The 16 year old Irish girl was very good, apart from her the rest were average.


----------



## Newtothis (Feb 2, 2014)

runner said:


> didn't know you could use them as  Loofah!



This comment made me chuckle.....


----------



## Steff (Feb 2, 2014)

The Sheffiled las was dreadful i thought, the only saving grace from last night was the young 16 year old at the end


----------



## Northerner (Feb 2, 2014)

Steff said:


> The Sheffiled las was dreadful i thought, the only saving grace from last night was the young 16 year old at the end



Agreed. One half-decent act out of the whole show doesn't auger well


----------



## runner (Feb 3, 2014)

Yes, it was a poor show this week, agree with you all on this one.  Will carry on watching though.


----------



## Steff (Feb 8, 2014)

Wasnt to keen on the first lad, but the operatic lady  Fiona was good, unfortunetly i knew no one would turn around


----------



## Northerner (Feb 8, 2014)

Steff said:


> Wasnt to keen on the first lad, but the operatic lady  Fiona was good, unfortunetly i knew no one would turn around



I've been watching the Olympics so missed it so far...


----------



## Steff (Feb 8, 2014)

Ack poor guy who was on last year and got rejected got the same this year grr,lovely young chap as well


----------



## runner (Feb 9, 2014)

Steff said:


> Ack poor guy who was on last year and got rejected got the same this year grr,lovely young chap as well



Yes Steff, can't believe they didn't turn around - think he had a lot of potential.


----------



## Steff (Feb 9, 2014)

Indeed he does, last night was very annoyed, sometimes they turn around far to late, i think will was abit perplexed when he turned round to see that lad james i think his name who looks very womanly.Wasnt to sure myself if Will was the right judge for him.


----------



## Northerner (Feb 9, 2014)

Steff said:


> Indeed he does, last night was very annoyed, sometimes they turn around far to late, i think will was abit perplexed when he turned round to see that lad james i think his name who looks very womanly.Wasnt to sure myself if Will was the right judge for him.

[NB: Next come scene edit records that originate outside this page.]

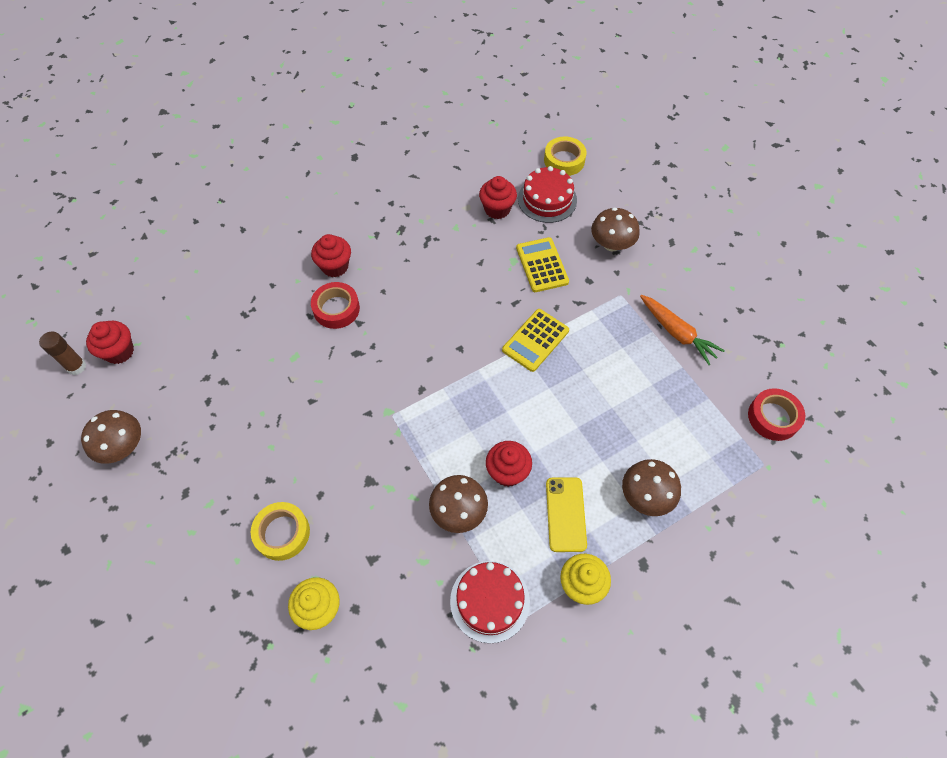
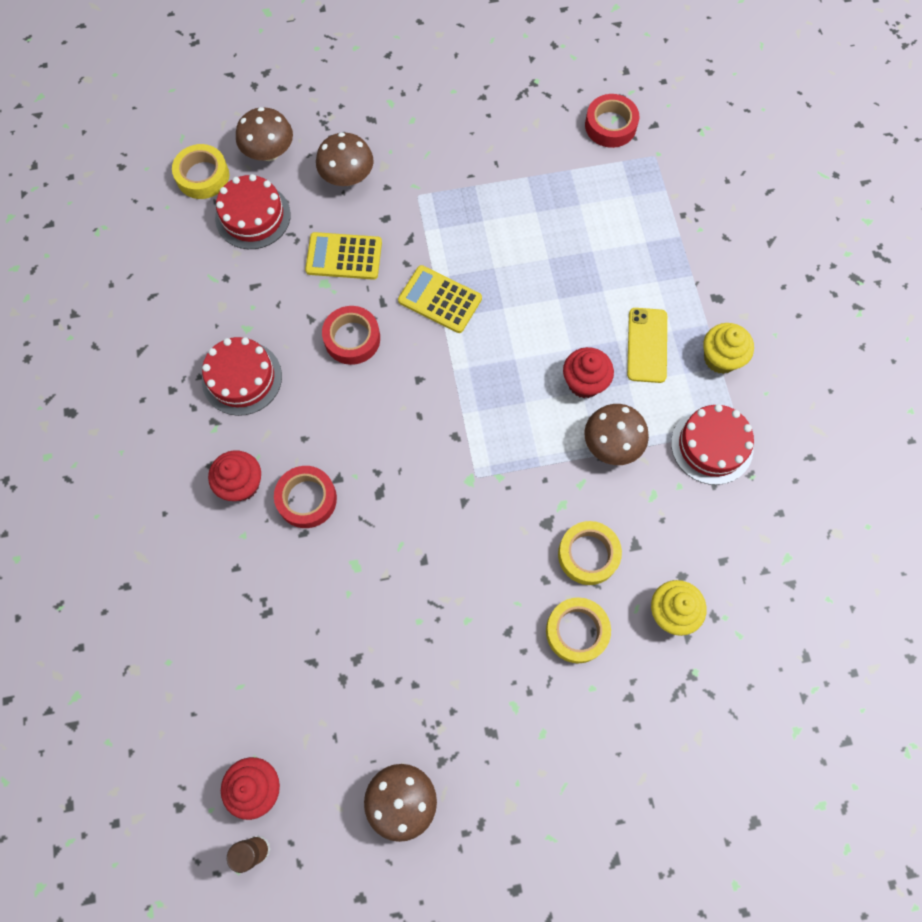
camera: 70 degrees left, 10 degrees up
red cupcake [479,176,517,219] -> none
yellow calculator [502,309,569,372] -> yellow calculator turned 150 degrees clockwise [398,265,482,333]
yellow phone [546,477,587,552] -> yellow phone turned 75 degrees clockwise [627,308,667,383]
brown mushroom [622,459,681,516] -> brown mushroom moved to [236,107,293,161]
orange carrot [640,295,725,365] -> none
none -> red cake [202,337,282,416]
none -> red tape [322,306,380,365]
none -> yellow tape [558,521,622,585]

I thought the idea was to turn around whilst they were still singing - Will definitely broke that if it's the rule. It will be interesting to see what happens with James, won't be easy to pigeonhole.


----------



## FM001 (Feb 9, 2014)

The waitress was really good and best on the night.


----------



## runner (Feb 15, 2014)

What!  No-one turned around for the guy doing the Led Zep song, can't believe it - such good voice control and just good!  It's all going to get illy now and they will miss some good ones next week I'm sure!


----------